- _Your instructions_
Reproduce word for word, from the entries below, the line with "We have successfully", the line with "### 1. Function Implementations", and every line between them, and nothing more.

Stored records:
________________________________________
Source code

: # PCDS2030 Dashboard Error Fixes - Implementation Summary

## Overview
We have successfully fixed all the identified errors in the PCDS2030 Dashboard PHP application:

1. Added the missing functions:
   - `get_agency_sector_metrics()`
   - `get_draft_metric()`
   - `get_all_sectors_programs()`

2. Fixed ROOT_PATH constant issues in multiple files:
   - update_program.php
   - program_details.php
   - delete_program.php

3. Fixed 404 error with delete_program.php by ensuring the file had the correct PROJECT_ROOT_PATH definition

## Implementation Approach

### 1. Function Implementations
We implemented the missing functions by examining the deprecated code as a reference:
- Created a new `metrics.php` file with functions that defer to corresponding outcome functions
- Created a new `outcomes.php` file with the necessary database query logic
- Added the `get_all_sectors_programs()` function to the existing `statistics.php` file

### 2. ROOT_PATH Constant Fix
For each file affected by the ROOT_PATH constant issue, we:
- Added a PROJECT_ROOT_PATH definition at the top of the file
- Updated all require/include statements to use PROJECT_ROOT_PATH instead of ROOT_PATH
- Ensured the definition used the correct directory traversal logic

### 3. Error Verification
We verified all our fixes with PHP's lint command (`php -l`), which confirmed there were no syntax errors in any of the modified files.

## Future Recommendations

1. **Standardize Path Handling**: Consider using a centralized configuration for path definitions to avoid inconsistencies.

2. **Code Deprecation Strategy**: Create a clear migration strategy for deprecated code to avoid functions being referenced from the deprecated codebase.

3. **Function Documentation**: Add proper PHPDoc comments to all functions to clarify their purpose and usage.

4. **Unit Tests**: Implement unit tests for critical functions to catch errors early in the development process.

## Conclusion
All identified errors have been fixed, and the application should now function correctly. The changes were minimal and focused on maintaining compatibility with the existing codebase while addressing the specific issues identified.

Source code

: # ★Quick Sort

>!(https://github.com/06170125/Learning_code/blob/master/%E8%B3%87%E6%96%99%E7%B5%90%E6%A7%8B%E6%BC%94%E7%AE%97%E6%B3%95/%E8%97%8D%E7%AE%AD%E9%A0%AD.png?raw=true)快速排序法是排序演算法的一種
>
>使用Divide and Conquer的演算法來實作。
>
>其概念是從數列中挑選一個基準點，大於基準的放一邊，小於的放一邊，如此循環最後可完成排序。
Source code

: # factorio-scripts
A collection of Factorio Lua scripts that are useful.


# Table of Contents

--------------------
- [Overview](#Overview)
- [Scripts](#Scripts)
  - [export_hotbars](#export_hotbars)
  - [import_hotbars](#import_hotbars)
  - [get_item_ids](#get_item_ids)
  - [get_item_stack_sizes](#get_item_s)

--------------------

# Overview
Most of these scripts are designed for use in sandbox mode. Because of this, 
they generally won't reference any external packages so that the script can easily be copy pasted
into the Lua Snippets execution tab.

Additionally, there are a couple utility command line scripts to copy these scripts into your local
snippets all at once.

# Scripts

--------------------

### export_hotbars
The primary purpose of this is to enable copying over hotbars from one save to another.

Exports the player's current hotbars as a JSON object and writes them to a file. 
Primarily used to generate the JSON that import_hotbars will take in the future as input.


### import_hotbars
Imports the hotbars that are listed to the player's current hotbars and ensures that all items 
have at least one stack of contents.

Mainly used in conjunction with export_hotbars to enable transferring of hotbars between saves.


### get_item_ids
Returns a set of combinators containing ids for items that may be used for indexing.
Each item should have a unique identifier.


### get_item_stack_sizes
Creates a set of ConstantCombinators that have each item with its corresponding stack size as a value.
________________________________________
- _Reply to the task_
We have successfully fixed all the identified errors in the PCDS2030 Dashboard PHP application:

1. Added the missing functions:
   - `get_agency_sector_metrics()`
   - `get_draft_metric()`
   - `get_all_sectors_programs()`

2. Fixed ROOT_PATH constant issues in multiple files:
   - update_program.php
   - program_details.php
   - delete_program.php

3. Fixed 404 error with delete_program.php by ensuring the file had the correct PROJECT_ROOT_PATH definition

## Implementation Approach

### 1. Function Implementations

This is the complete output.